(Task prompt):
Please rewrite these rows with "top-left" replaced by "bottom-left" and everything else unchanged, leaving out the pictures.
===============
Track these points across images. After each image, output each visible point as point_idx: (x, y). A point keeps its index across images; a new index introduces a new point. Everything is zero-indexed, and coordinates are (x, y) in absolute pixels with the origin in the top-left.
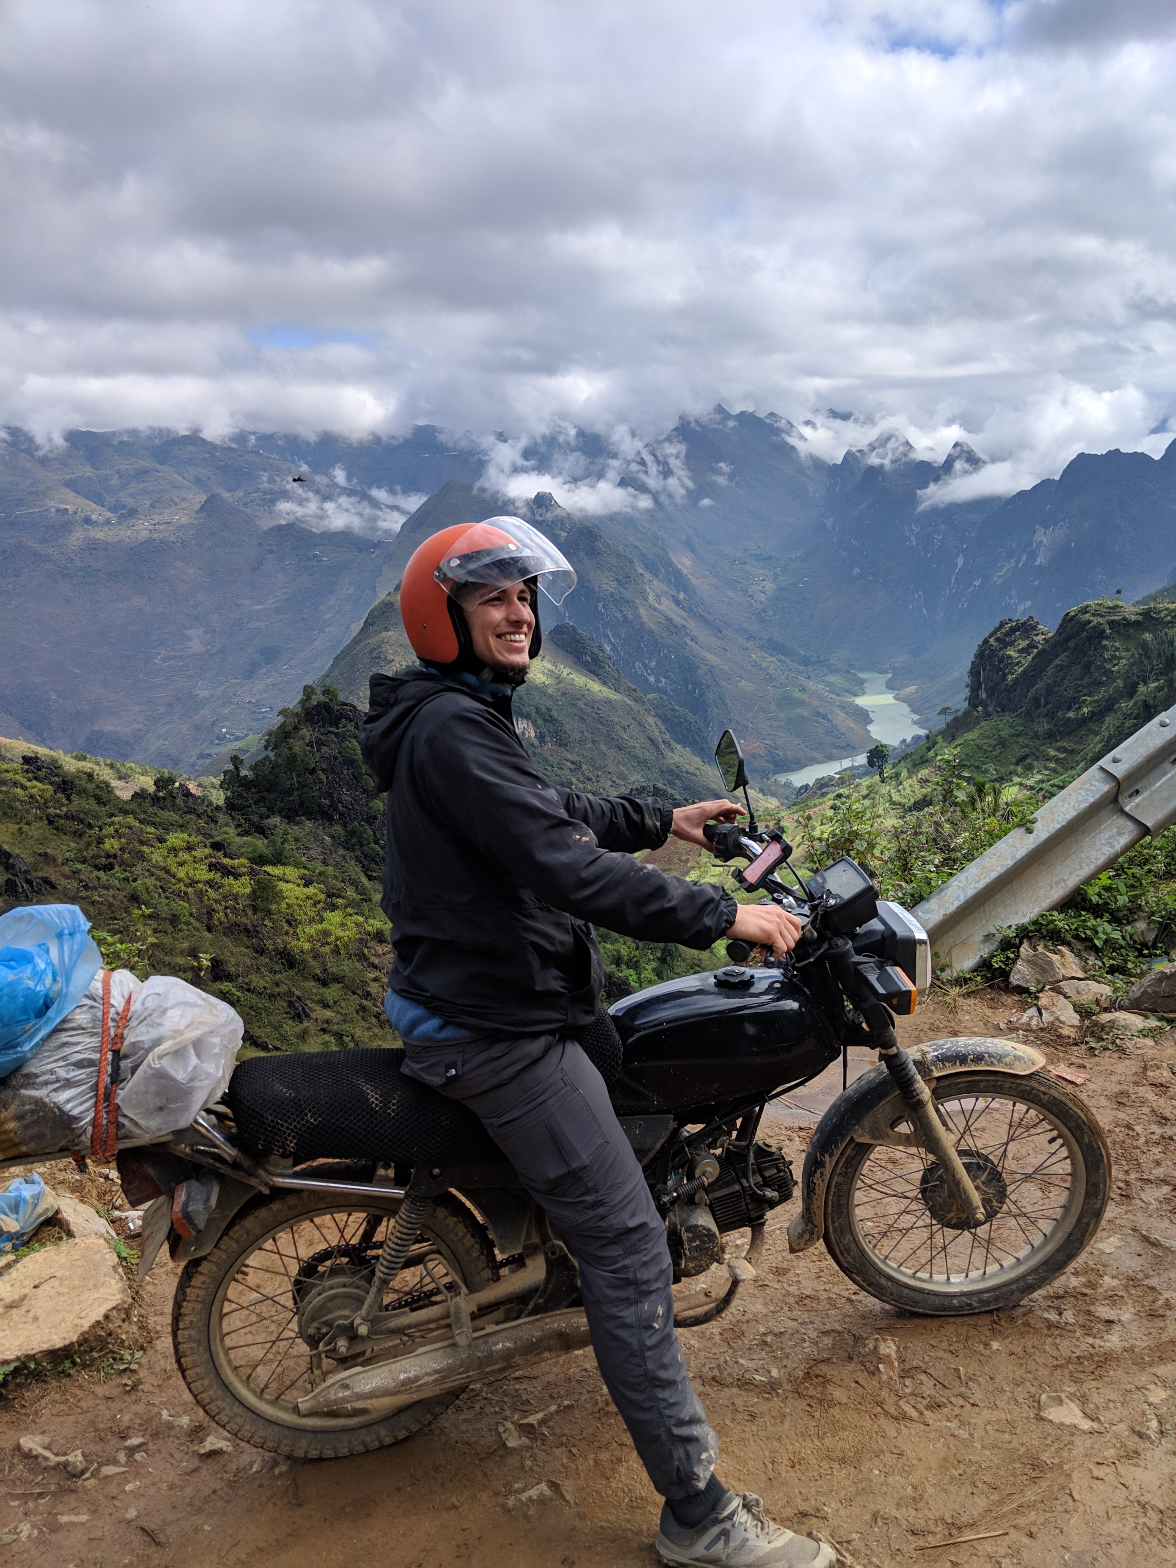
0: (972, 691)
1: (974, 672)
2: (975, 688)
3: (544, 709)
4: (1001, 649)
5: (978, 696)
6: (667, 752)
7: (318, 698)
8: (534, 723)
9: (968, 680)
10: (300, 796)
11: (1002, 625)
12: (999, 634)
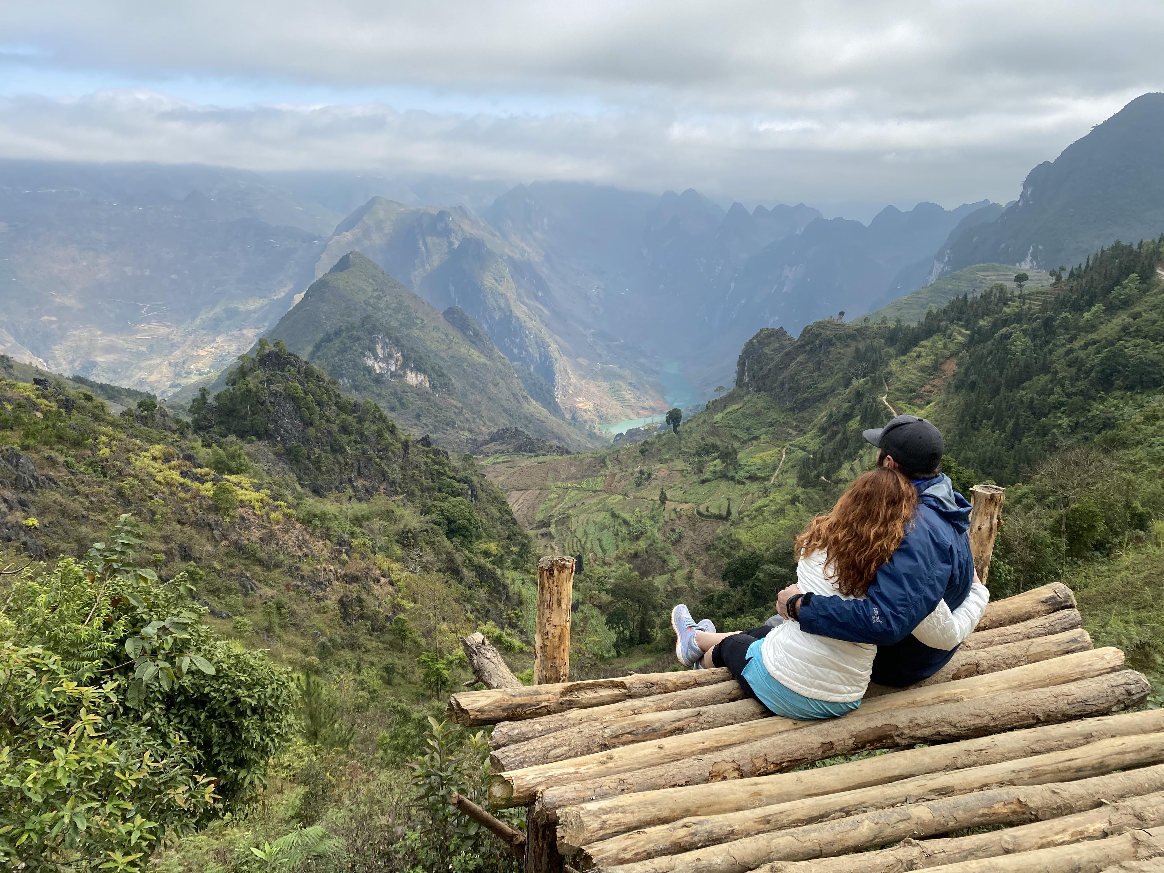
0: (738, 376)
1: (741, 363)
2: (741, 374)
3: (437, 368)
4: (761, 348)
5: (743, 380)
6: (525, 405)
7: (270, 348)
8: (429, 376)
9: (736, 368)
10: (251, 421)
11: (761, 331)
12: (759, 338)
===============
(Your solution):
Track these points across images. After each image, output each visible point as point_idx: (x, y). A point keeps its index across images; a new index introduces a new point. Everything is zero-indexed, and coordinates are (x, y) in absolute pixels with the origin in the bottom-left.
0: (972, 691)
1: (974, 672)
2: (975, 688)
3: (544, 709)
4: (1001, 649)
5: (978, 696)
6: (667, 752)
7: (318, 698)
8: (534, 723)
9: (968, 680)
10: (300, 796)
11: (1002, 625)
12: (999, 634)
0: (738, 376)
1: (741, 363)
2: (741, 374)
3: (437, 368)
4: (761, 348)
5: (743, 380)
6: (525, 405)
7: (270, 348)
8: (429, 376)
9: (736, 368)
10: (251, 421)
11: (761, 331)
12: (759, 338)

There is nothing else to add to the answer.